Budelmann: Für mich ist es wichtig, die Tonalität eines Films zu erzeugen. Natürlich ist die Musik ein wichtiger Teil davon, diese Tonalität zu schaffen. Aber in unserem Fall sollte das alles etwas zurückhaltender und ruhiger erfolgen. Wir wollten die Zuschauer nie manipulieren oder ihnen irgendwelche Gefühle vorschreiben.
Alles sollte eher wie ein Dokumentarfilm aussehen, authentischer und realistischer. Einfach sehr sauber und blass.
Was ich bereits früh gemacht habe, ist das Arbeiten mit Layout-Musik. Das mache ich immer so, aber ich hatte in der Rohschnittphase nie das Gefühl, dass wir am Anfang Musik brauchen. Mir war ganz klar, dass die Musik erst ziemlich spät dazukommen soll. Das ist ein üblicher Ansatz, wie ich an eine Szene herangehe, etwa eine Kampfszene.
Man könnte meinen, dass eine Kampfszene, die zwei Minuten lang ist — wie die erste Kampfszene im Film — auch zwei Minuten Kampfgeräusche erfordert. Aber wenn man zwei Minuten Kampfgeräusche sieht, stumpft das schnell ab. Mir war klar, dass wir Dynamik brauchen. Die Arbeit mit der Dynamik kann auf vielen Ebenen funktionieren, etwa beim Sounddesign, bei der Wahrnehmungsperspektive oder in der Musik.

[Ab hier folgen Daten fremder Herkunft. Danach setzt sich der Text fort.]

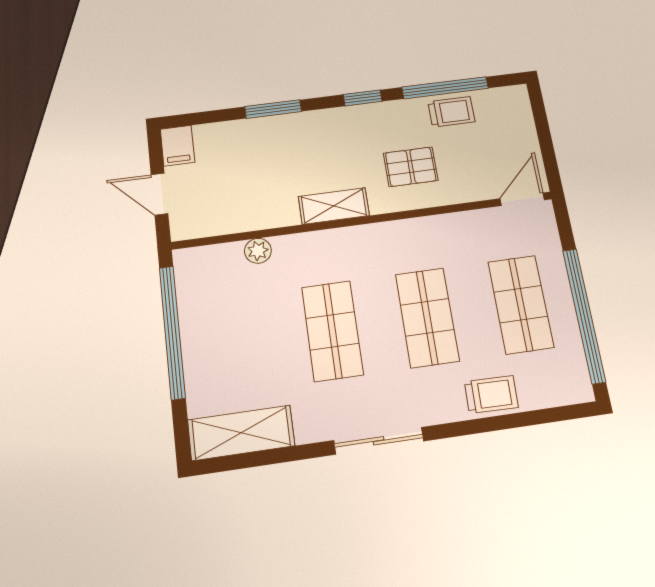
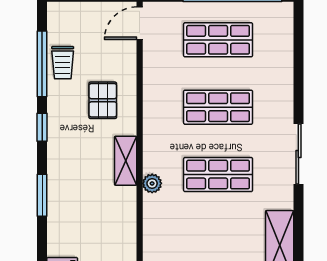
trolley: (451, 112) -> (63, 63), turned 180
door: (522, 199) -> (140, 23), hinge flipped
plant: (258, 251) -> (152, 183), moved
trolley: (491, 394) -> (278, 72), removed

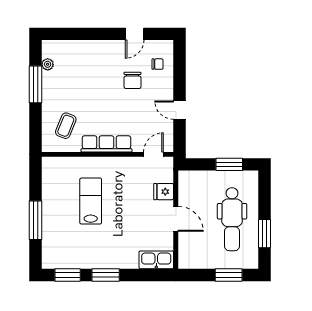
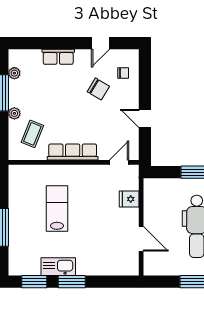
row of seats: (92, 48) -> (58, 57), added
chair: (132, 80) -> (98, 89), turned -59
plant: (48, 105) -> (14, 113), added
door: (176, 219) -> (141, 239), moved
kitchen sink: (156, 260) -> (58, 267), moved

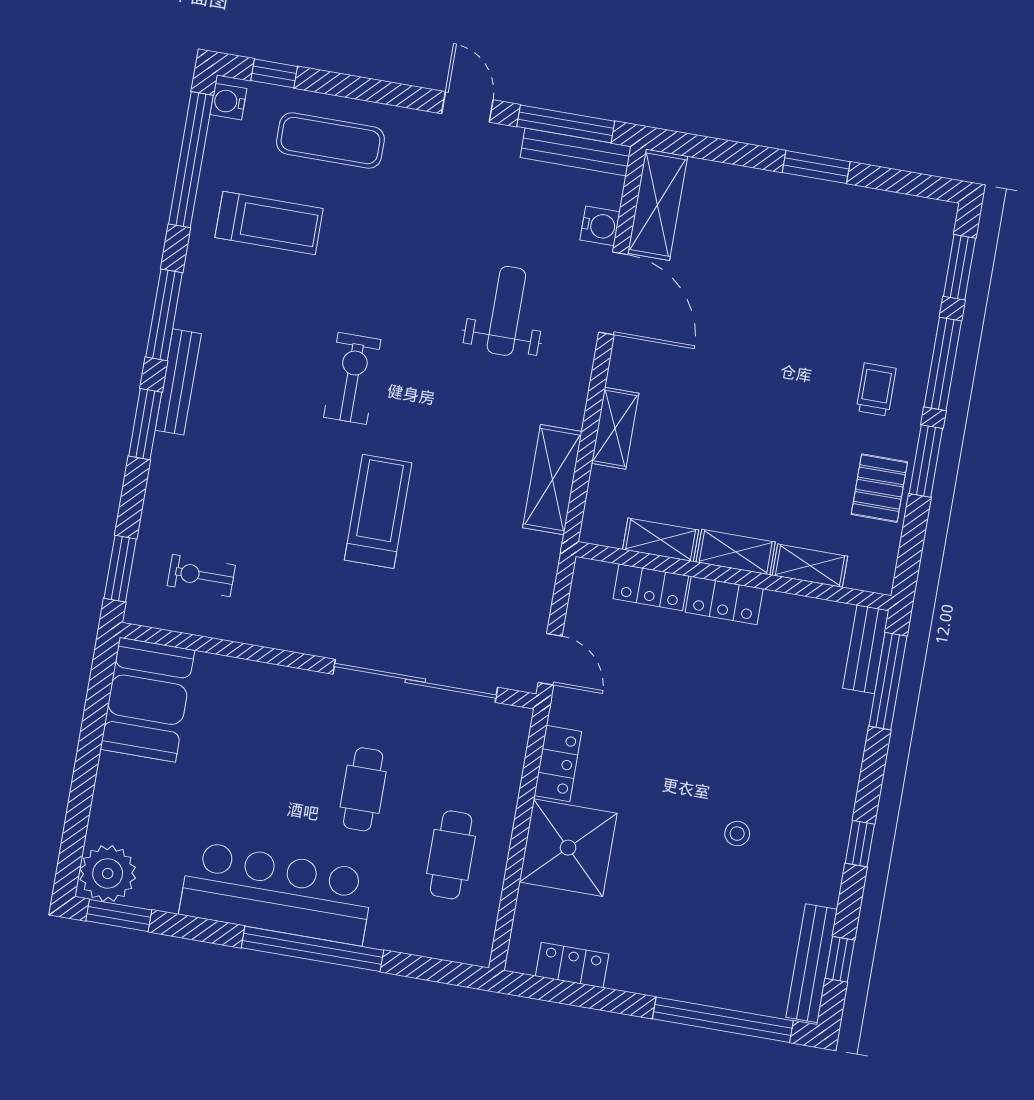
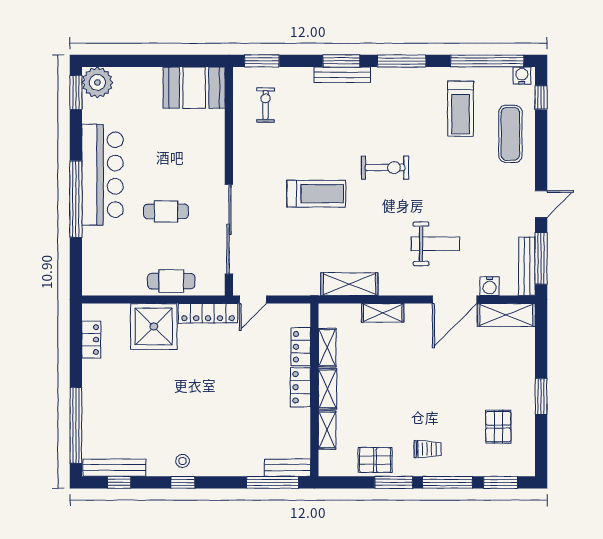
pallet: (858, 254) -> (498, 427), added
bench: (178, 382) -> (342, 75), moved
locker: (558, 764) -> (208, 313), width x1.53
stool: (737, 834) -> (183, 461), moved
cafe table: (451, 855) -> (171, 281), moved

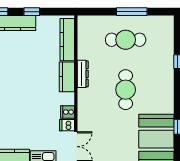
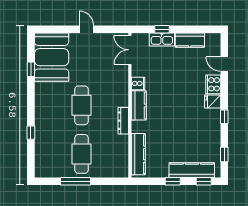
cafe table: (126, 40) -> (81, 154), turned 90
kitchen counter: (67, 77) -> (139, 105), moved
dishwasher: (67, 125) -> (139, 71), removed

Wenn ich eine Szene beginne, versuche ich, Kapitel zu finden. In der ersten Schlachtszene zum Beispiel fährt die Kamera über das Schlachtfeld hinunter. Dort haben wir einen stillen Moment bis zur ersten Explosion. Dann bricht die Hölle los, wir sind im Schützengraben und alles ist sehr laut — bis der Soldat die Leiter hochklettert. Dann kommt das nächste Kapitel, in dem wir, glaube ich, ganz nah an dem Soldaten dran sind. Wir haben den Ton seines Atems herausgekitzelt. Die Wahrnehmungsperspektive ändert sich und wir können die Kampfgeräusche, die näher bei ihm sind, zurückdrängen. Das ist viel subjektiver.

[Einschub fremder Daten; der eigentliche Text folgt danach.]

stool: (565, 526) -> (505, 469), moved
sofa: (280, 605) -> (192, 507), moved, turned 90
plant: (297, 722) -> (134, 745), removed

Wir gehen mit ihm über das Schlachtfeld. Die Kamera ist auch näher dran, dann versteckt er sich hinter einem Baumstamm. Dann gibt es eine sehr nahe Explosion, die den Ton wieder verändert hat, und der Klang ist wirklich dumpf. Das ist ein Zufall, den wir geschaffen haben, damit wir von einem wirklich niedrigen Pegel anfangen und den Tonpegel mit Musik bis zum Höhepunkt aufbauen können, bis er den französischen Soldaten mit einer Schaufel trifft und wir dann auf die Titel schneiden.
Das sind die kleinen Kapitel, die ich versuche zu erstellen, um das Tempo und die Dynamik aufrechtzuerhalten.